Reducing the risk of failure?

If we don’t meaningfully consider…

 …the user and context…

…throughout the design process the design will fail
 

We can find failures in every design discipline

Architecture
Product design
Computer hardware
Information design
Graphic design
Software
Instructional Systems Technology
 

Consider the unpleasant interactions we face

Voice mail
Telemarketers
On-line shopping
Debit card machines
Tax forms

They all diminish us!
 

At base these problems are all design-related
In particular:

 They are problems of interaction with designed artifacts
 

 (Not just objects, but systems)
 
How do we reduce the risk of failure or unpleasantness?

In other words, “How do we improve design experience?”

We meaningfully consider the users at the beginning, throughout, and at the conclusion of the design process.
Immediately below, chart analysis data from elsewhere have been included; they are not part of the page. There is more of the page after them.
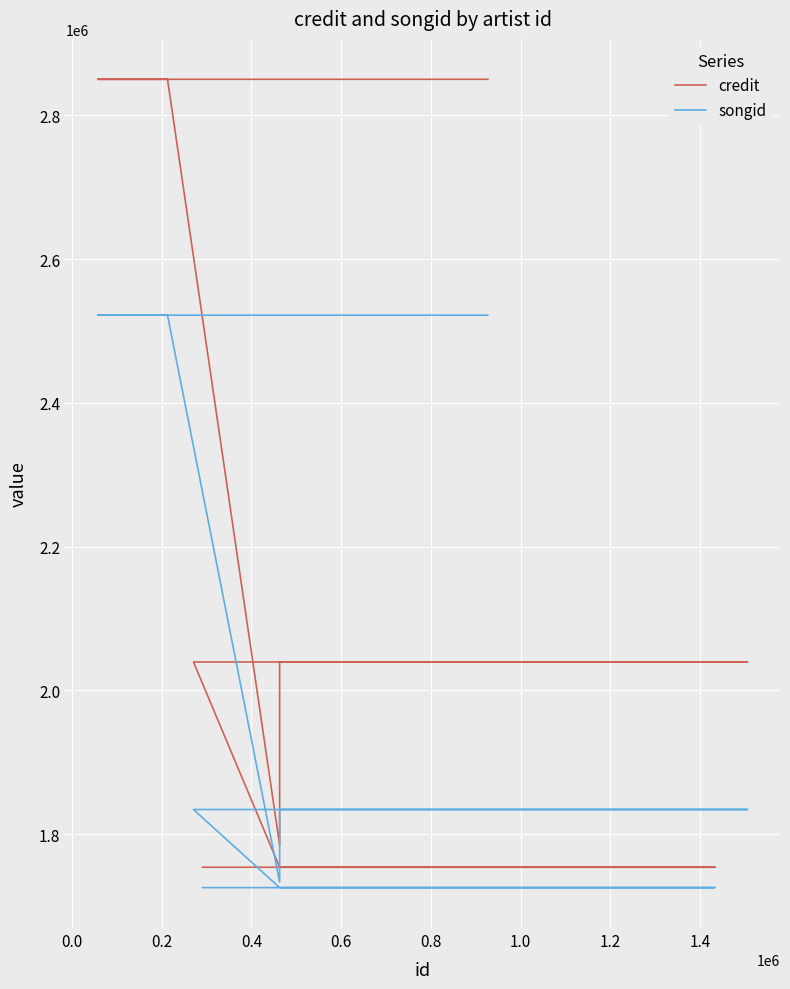

Does the chart display data point markers on the line(s)?

No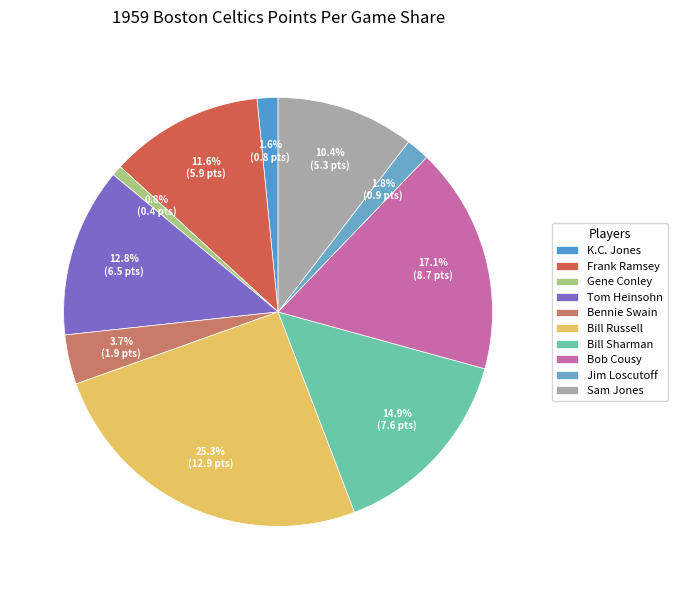

What percentage is the Jim Loscutoff slice, to the nearest percent?

2%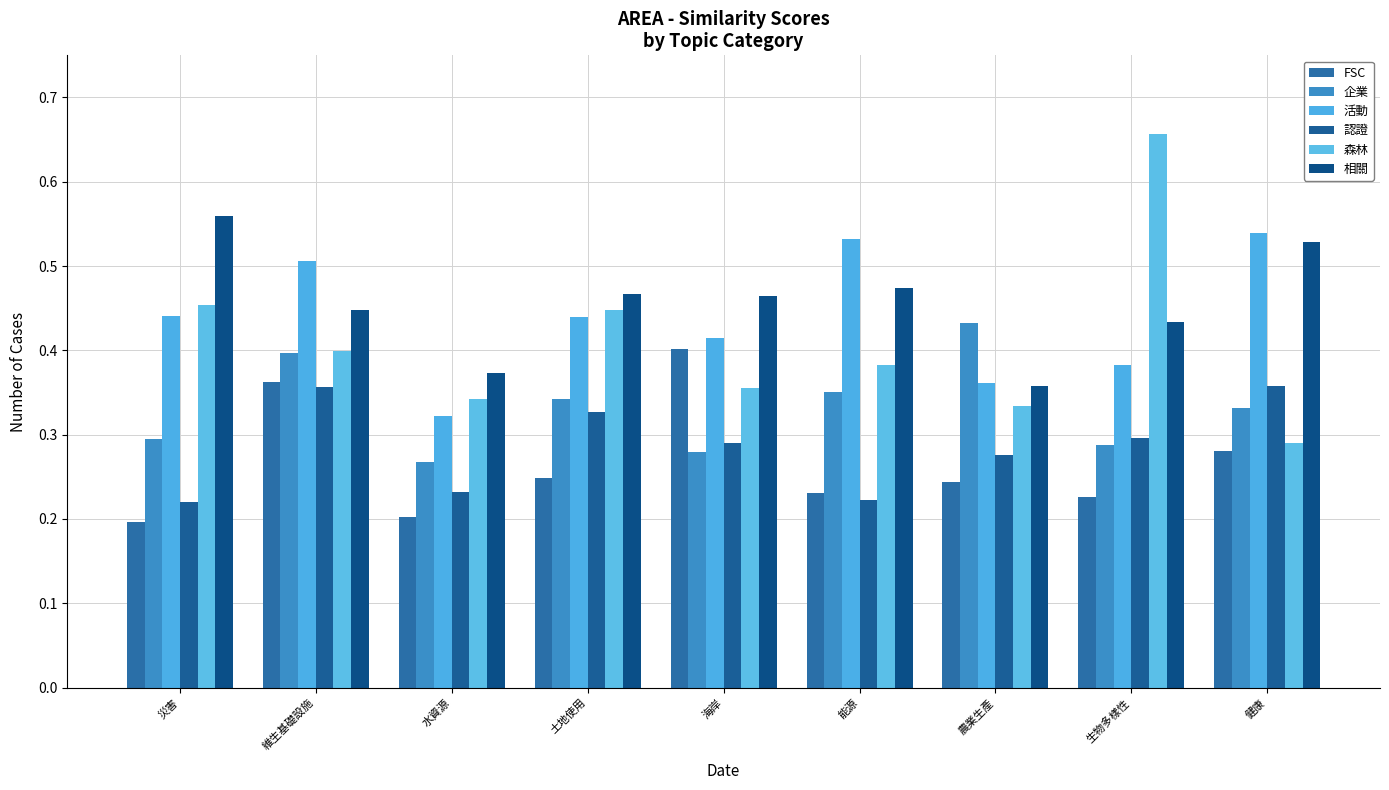

What is the sum of all 認證 values?

2.6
We ask: “What is the likely effect of this action?”
 

Designing by Listening

We improve design not by doing what we think best

But, instead by learning what the situation/users/context can teach us

It’s about learning to listen!
 

Controlled Experiments vs. Situated Research

John Chris Jones’ study of dials

 versus

John Seeley Brown’s study of how technical workers communicate
 

Observations on Situated Research

Doesn’t assume or impose

Not necessarily a technical solution

Observes, understands, and enhances what is already there!
 

Designing as Learning

Situated research suggests a new view of designing

Relevant to all disciplines, but especially IST

John Chris Jones, “Design is (always) learning”
 

Implications of Designing as Learning

There are no “known” design solutions in advance

No matter how many theories, methods, or processes you have…
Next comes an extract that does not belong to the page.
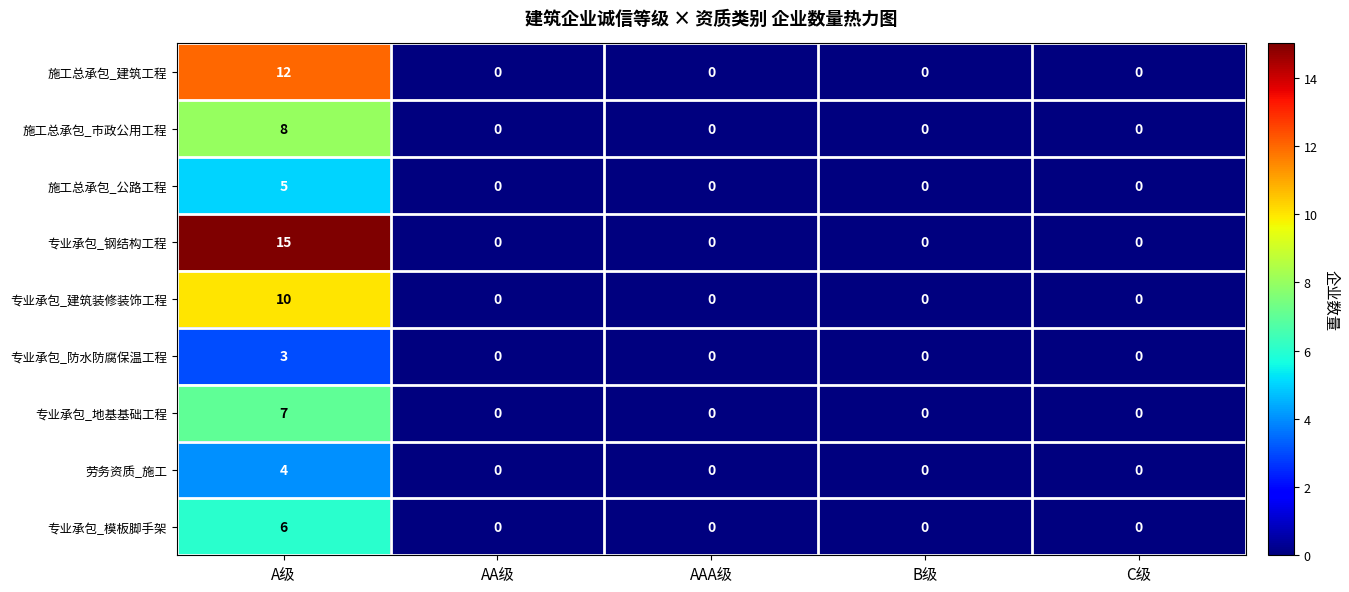

At which category is the sum across all series the highest?

A级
…you never actually know what the issues are until you begin designing!

If design problems were not ill-defined, then design would be very boring!
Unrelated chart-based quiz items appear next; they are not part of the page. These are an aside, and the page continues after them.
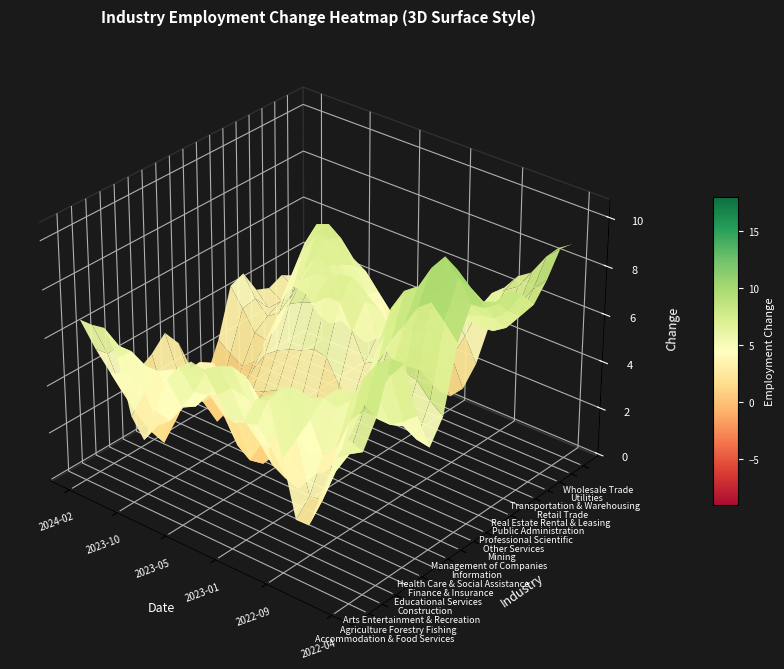

Reading right to left, list all the values displayed in this chart.

Accommodation & Food Services: 13	7	7	0	0	-1	12	4	5	4	1	10	11	11	12	12	-3	0	8	8	5	10
Agriculture Forestry Fishing: 1	-1	4	-1	-1	12	15	11	0	10	13	6	-2	-2	-2	-1	-1	-2	15	9	9	5
Arts Entertainment & Recreation: 2	4	14	0	-2	-2	14	0	7	-3	4	12	14	6	-3	10	-2	12	12	-2	-5	-1
Construction: 17	13	15	9	11	2	11	9	-5	-5	11	2	3	5	13	4	6	9	3	-8	4	14
Educational Services: 10	11	1	8	10	13	5	1	-6	5	6	11	6	1	4	5	1	4	1	-6	2	2
Finance & Insurance: 6	0	5	-3	4	4	4	0	1	-7	5	-1	2	-7	-4	3	7	8	5	-9	-7	6
Health Care & Social Assistance: 4	2	10	4	6	5	2	8	10	2	2	3	5	-6	5	-4	8	3	14	7	10	11
Information: -1	-3	3	1	9	8	8	-3	-4	-6	-3	1	1	-5	2	6	3	1	-1	-5	-1	3
Management of Companies: 15	9	17	10	3	1	-1	-1	3	7	-4	7	0	10	10	-5	-4	2	6	-7	1	7
Mining: 9	14	18	13	14	15	16	12	6	-4	0	8	-1	-1	-1	-2	11	-3	-2	-4	-4	-2
Other Services: 5	3	16	7	1	14	9	10	-3	8	7	13	13	4	14	11	10	10	7	5	3	0
Professional Scientific: 11	5	9	5	2	6	6	5	2	1	10	5	7	9	6	1	5	-5	-3	2	8	8
Public Administration: 12	1	12	11	5	11	3	7	8	6	12	9	9	2	11	7	4	7	4	1	7	12
Real Estate Rental & Leasing: 14	12	2	12	13	3	-2	13	-1	3	3	-3	12	-3	7	13	13	-1	13	-1	-3	-3
Retail Trade: 3	-2	6	-2	0	10	7	6	11	-2	9	-5	4	7	3	8	12	11	10	3	-2	13
Transportation & Warehousing: 8	10	8	3	8	-3	13	2	4	-1	-2	-4	8	3	9	2	2	6	11	6	0	1
Utilities: 16	8	13	6	12	7	10	3	9	9	8	4	10	8	8	9	9	5	9	4	6	9
Wholesale Trade: 7	6	11	2	7	9	1	-2	-2	-8	-1	-2	-3	-4	1	-3	-5	-4	2	-3	-6	4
So, instead of seeing design as a way to solve artificially constrained problems well

We accept that design is an ever-changing process of interaction with actual contexts
 

Practically this means…

Designers’ primary job is to learn and explore:

 • Designing interventions based on what  we find
 • Observing their effectiveness in context
 • Refining them
 

Conclusion

Viewed this way design takes on a new, enhanced role:
 

  It becomes a means of mediating and improving people’s interactions with the world


Instructional Systems Technologists have a very important role to play in this!